▶ _DESCRIPTION OF THE TASK_
Write down every entry once more, exactly as it reads.

▶ _DATASET EXCERPTS_
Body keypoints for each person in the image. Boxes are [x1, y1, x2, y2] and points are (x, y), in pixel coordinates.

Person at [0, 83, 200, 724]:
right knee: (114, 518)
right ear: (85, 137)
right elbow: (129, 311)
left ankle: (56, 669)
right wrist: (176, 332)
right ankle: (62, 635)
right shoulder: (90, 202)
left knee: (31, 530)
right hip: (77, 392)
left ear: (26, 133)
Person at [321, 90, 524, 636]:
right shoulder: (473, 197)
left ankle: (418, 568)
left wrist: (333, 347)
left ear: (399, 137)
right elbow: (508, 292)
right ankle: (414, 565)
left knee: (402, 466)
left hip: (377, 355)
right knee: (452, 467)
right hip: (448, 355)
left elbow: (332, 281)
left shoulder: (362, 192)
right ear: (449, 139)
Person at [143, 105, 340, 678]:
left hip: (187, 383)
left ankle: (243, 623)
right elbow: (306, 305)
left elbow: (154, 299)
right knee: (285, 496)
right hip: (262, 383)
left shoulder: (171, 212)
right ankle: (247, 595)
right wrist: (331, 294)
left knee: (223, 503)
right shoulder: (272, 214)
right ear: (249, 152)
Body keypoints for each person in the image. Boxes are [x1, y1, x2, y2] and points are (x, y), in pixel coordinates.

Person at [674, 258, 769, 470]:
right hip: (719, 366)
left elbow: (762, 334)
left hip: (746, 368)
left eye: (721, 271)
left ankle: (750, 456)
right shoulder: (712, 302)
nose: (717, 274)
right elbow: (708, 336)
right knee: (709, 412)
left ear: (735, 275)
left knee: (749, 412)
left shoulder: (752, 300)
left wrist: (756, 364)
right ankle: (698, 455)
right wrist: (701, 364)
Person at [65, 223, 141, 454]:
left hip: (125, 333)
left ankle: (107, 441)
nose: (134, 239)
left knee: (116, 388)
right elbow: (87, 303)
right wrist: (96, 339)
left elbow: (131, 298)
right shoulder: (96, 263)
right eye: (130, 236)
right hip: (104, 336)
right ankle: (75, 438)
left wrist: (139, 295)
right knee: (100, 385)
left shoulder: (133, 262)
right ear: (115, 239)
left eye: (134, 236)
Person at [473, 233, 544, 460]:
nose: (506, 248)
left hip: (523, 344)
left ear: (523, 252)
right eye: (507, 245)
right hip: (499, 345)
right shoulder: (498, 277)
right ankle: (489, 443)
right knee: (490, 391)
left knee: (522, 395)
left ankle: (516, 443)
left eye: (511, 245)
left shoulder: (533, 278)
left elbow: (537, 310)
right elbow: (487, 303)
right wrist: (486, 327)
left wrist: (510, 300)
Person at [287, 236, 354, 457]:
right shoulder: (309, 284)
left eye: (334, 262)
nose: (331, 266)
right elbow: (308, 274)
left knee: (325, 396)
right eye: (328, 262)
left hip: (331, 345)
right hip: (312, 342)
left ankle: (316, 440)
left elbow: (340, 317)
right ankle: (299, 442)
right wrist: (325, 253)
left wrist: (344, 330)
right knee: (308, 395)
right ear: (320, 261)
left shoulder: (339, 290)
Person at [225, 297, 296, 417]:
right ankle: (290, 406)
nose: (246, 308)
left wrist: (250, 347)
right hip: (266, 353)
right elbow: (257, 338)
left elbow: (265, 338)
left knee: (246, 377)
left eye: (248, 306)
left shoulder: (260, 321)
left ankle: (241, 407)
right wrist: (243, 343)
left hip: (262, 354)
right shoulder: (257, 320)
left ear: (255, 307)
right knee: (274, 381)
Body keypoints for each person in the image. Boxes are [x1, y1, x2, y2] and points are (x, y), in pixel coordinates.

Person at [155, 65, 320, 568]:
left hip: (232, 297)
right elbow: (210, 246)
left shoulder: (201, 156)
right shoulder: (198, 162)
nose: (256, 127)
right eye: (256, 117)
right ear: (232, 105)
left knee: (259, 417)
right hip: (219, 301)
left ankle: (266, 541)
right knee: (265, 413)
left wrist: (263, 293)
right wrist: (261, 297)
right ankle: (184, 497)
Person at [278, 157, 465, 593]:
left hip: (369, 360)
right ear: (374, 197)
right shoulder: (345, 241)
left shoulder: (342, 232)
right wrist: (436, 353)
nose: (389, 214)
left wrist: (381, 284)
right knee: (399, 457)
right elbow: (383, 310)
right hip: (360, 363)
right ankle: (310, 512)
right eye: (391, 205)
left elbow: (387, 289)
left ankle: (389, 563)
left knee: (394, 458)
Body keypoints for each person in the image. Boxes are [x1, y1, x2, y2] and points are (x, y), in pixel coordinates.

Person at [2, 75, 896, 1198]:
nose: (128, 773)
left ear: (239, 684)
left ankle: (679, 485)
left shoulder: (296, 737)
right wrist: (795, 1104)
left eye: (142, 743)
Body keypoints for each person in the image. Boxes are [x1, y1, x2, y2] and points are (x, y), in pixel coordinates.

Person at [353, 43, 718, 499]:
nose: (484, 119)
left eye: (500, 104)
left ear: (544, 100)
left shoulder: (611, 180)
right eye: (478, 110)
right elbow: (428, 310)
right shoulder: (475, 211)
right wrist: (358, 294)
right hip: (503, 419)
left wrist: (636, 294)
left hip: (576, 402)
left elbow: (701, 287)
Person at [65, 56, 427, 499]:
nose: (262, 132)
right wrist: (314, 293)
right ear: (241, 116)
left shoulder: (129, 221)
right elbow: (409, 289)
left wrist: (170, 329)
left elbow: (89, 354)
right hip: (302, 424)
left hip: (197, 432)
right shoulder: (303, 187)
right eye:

▶ _REPLY_
Body keypoints for each person in the image. Boxes are [x1, y1, x2, y2] and points are (x, y), in pixel coordinates.

Person at [0, 83, 200, 724]:
right knee: (114, 518)
right ear: (85, 137)
right elbow: (129, 311)
left ankle: (56, 669)
right wrist: (176, 332)
right ankle: (62, 635)
right shoulder: (90, 202)
left knee: (31, 530)
right hip: (77, 392)
left ear: (26, 133)
Person at [321, 90, 524, 636]:
right shoulder: (473, 197)
left ankle: (418, 568)
left wrist: (333, 347)
left ear: (399, 137)
right elbow: (508, 292)
right ankle: (414, 565)
left knee: (402, 466)
left hip: (377, 355)
right knee: (452, 467)
right hip: (448, 355)
left elbow: (332, 281)
left shoulder: (362, 192)
right ear: (449, 139)
Person at [143, 105, 340, 678]:
left hip: (187, 383)
left ankle: (243, 623)
right elbow: (306, 305)
left elbow: (154, 299)
right knee: (285, 496)
right hip: (262, 383)
left shoulder: (171, 212)
right ankle: (247, 595)
right wrist: (331, 294)
left knee: (223, 503)
right shoulder: (272, 214)
right ear: (249, 152)
Body keypoints for each person in the image. Boxes are [x1, y1, x2, y2] and points are (x, y), in pixel coordinates.

Person at [674, 258, 769, 470]:
right hip: (719, 366)
left elbow: (762, 334)
left hip: (746, 368)
left eye: (721, 271)
left ankle: (750, 456)
right shoulder: (712, 302)
nose: (717, 274)
right elbow: (708, 336)
right knee: (709, 412)
left ear: (735, 275)
left knee: (749, 412)
left shoulder: (752, 300)
left wrist: (756, 364)
right ankle: (698, 455)
right wrist: (701, 364)
Person at [65, 223, 141, 454]:
left hip: (125, 333)
left ankle: (107, 441)
nose: (134, 239)
left knee: (116, 388)
right elbow: (87, 303)
right wrist: (96, 339)
left elbow: (131, 298)
right shoulder: (96, 263)
right eye: (130, 236)
right hip: (104, 336)
right ankle: (75, 438)
left wrist: (139, 295)
right knee: (100, 385)
left shoulder: (133, 262)
right ear: (115, 239)
left eye: (134, 236)
Person at [473, 233, 544, 460]:
nose: (506, 248)
left hip: (523, 344)
left ear: (523, 252)
right eye: (507, 245)
right hip: (499, 345)
right shoulder: (498, 277)
right ankle: (489, 443)
right knee: (490, 391)
left knee: (522, 395)
left ankle: (516, 443)
left eye: (511, 245)
left shoulder: (533, 278)
left elbow: (537, 310)
right elbow: (487, 303)
right wrist: (486, 327)
left wrist: (510, 300)
Person at [287, 236, 354, 457]:
right shoulder: (309, 284)
left eye: (334, 262)
nose: (331, 266)
right elbow: (308, 274)
left knee: (325, 396)
right eye: (328, 262)
left hip: (331, 345)
right hip: (312, 342)
left ankle: (316, 440)
left elbow: (340, 317)
right ankle: (299, 442)
right wrist: (325, 253)
left wrist: (344, 330)
right knee: (308, 395)
right ear: (320, 261)
left shoulder: (339, 290)
Person at [225, 297, 296, 417]:
right ankle: (290, 406)
nose: (246, 308)
left wrist: (250, 347)
right hip: (266, 353)
right elbow: (257, 338)
left elbow: (265, 338)
left knee: (246, 377)
left eye: (248, 306)
left shoulder: (260, 321)
left ankle: (241, 407)
right wrist: (243, 343)
left hip: (262, 354)
right shoulder: (257, 320)
left ear: (255, 307)
right knee: (274, 381)
Body keypoints for each person in the image. Boxes are [x1, y1, x2, y2] and points are (x, y), in pixel coordinates.

Person at [155, 65, 320, 568]:
left hip: (232, 297)
right elbow: (210, 246)
left shoulder: (201, 156)
right shoulder: (198, 162)
nose: (256, 127)
right eye: (256, 117)
right ear: (232, 105)
left knee: (259, 417)
right hip: (219, 301)
left ankle: (266, 541)
right knee: (265, 413)
left wrist: (263, 293)
right wrist: (261, 297)
right ankle: (184, 497)
Person at [278, 157, 465, 593]:
left hip: (369, 360)
right ear: (374, 197)
right shoulder: (345, 241)
left shoulder: (342, 232)
right wrist: (436, 353)
nose: (389, 214)
left wrist: (381, 284)
right knee: (399, 457)
right elbow: (383, 310)
right hip: (360, 363)
right ankle: (310, 512)
right eye: (391, 205)
left elbow: (387, 289)
left ankle: (389, 563)
left knee: (394, 458)
Body keypoints for each person in the image. Boxes are [x1, y1, x2, y2] and points are (x, y), in pixel coordinates.

Person at [2, 75, 896, 1198]:
nose: (128, 773)
left ear: (239, 684)
left ankle: (679, 485)
left shoulder: (296, 737)
right wrist: (795, 1104)
left eye: (142, 743)
Body keypoints for each person in the image. Boxes are [x1, y1, x2, y2] and points are (x, y), in pixel coordinates.

Person at [353, 43, 718, 499]:
nose: (484, 119)
left eye: (500, 104)
left ear: (544, 100)
left shoulder: (611, 180)
right eye: (478, 110)
right elbow: (428, 310)
right shoulder: (475, 211)
right wrist: (358, 294)
right hip: (503, 419)
left wrist: (636, 294)
left hip: (576, 402)
left elbow: (701, 287)
Person at [65, 56, 427, 499]:
nose: (262, 132)
right wrist: (314, 293)
right ear: (241, 116)
left shoulder: (129, 221)
right elbow: (409, 289)
left wrist: (170, 329)
left elbow: (89, 354)
right hip: (302, 424)
left hip: (197, 432)
right shoulder: (303, 187)
right eye:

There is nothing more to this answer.